His attentive attitude makes him keen to issues in cancer care that fall through the cracks. Pain management is first on that list. Chuck told me, in his devastating monotone, “the majority of cancer patients are still under-treated from a pain standpoint.”
So what does it mean to be “under-treated?” Apparently, there are some major communication issues between doctors and patients that need to be addressed. It could be that doctors are not as observant as they should be because no one is teaching them how to assess pain in medical school. It could be that patients are not speaking up because they want to deny the progression of their pain, or they want to be “stoic about their disease,” as Chuck put it to me. The solution? “Dispelling some of the myths on both the patient and physician aspects.” For example, the patient who declines to report increased pain because he believes that increased pain means advancing cancer might be totally wrong. It might be a dosing error that has nothing to do with the progress of the cancer. In that case, he needs to say something. Chuck works as hard as he can to make sure that patients feel comfortable reporting what it is they need. Only by doing that can he shed some light on the common misconceptions that mar what could be better success rates. (It is at least a little poetic that he specializes in photodynamic therapy, a treatment that kills cancer, about which there is so much confusion, with massive amounts of light, which has a semantic reputation for dispelling confusion.
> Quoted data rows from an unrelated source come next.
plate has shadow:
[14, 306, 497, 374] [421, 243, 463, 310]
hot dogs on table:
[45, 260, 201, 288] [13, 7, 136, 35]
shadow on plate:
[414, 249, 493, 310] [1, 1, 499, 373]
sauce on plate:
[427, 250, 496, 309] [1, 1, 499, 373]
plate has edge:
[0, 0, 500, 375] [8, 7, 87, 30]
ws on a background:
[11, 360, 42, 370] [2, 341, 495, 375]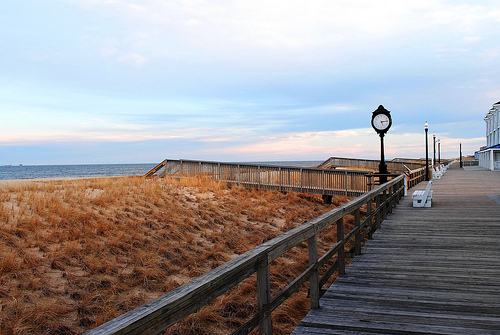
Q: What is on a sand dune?
A: Grass.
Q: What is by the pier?
A: Stairways.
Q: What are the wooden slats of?
A: A boardwalk.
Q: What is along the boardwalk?
A: Railings.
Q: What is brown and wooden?
A: A railing.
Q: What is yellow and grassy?
A: A field.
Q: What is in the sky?
A: Clouds.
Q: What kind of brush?
A: Scrub.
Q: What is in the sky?
A: Clouds.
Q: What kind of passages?
A: Boardwalk.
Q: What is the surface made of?
A: Wood.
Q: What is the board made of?
A: Wood.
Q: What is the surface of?
A: Water.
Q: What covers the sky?
A: Cloud.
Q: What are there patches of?
A: Grass.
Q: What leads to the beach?
A: Ramp.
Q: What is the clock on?
A: A pole.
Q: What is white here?
A: Clouds.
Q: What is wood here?
A: The sidewalk.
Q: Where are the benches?
A: On the sidewalk.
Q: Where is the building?
A: By the sidewalk.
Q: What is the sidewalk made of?
A: Wood.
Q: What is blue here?
A: The sky.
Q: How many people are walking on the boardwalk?
A: None.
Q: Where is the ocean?
A: On the left.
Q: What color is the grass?
A: Brown.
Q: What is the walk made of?
A: Wood.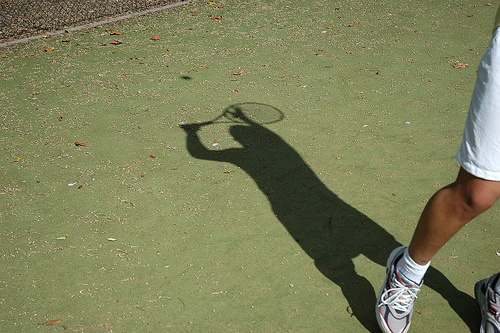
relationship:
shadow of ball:
[180, 72, 192, 79] [179, 64, 192, 86]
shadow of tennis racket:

See the accompanying video of him talking about how it works.)
There are the good days, which fuel him, and the tough days, which add contrast. “At times,” he told me, “there are unfortunate outcomes.” We all know this about doctors–that they have to see a lot of sadness. It is especially the case for doctors who treat cancer with groundbreaking therapies. It has to be disappointing to see the best, most comprehensive science falter when it is pitted against the naturally mutating cell. We all get that. But it is never brought into a quiet office with us, as it was when I talked to Chuck. This time there was no raucous background noise to cut the melancholy in his voice. We weren’t in a bar anymore, as two people extracted from our daily selves. I had entered Chuck’s world, where sometimes everything isn’t enough, but “with every sort of defeat, there are a lot of triumphs too.” The seconds on my dinky flip cam ticked normally, defiantly.
There are also, as I had morbidly guessed, the really tough days. Some patients don’t report their pain; others tell him they can’t take it anymore. Chuck often encourages patients to stay the path toward remission despite the fact that the treatments can be hell. But he has to be diplomatic about it; as soon as somebody says, “No more, Dr. Simone,” all he can do is make sure they know what their options are. “Sometimes they decide enough is enough…I 100% respect any patient who says that,” he told me. The sigh he gave before he answered me brought ghosts to the whites of his eyes. It is hard to believe he doesn’t wish that he could have made those patients hold on a little longer. (I guess that’s why I’m not a doctor.)
Chuck has a wish–that we, the public could know that there are plenty of reasons to have hope in the fight against cancer. Suspecting, guessing, wondering–such verbs are not enough for him. Not for a man who depends on his job for fuel. It is easy to have faith when Chuck tells you there’s faith. (I guess that’s why he’s a doctor.)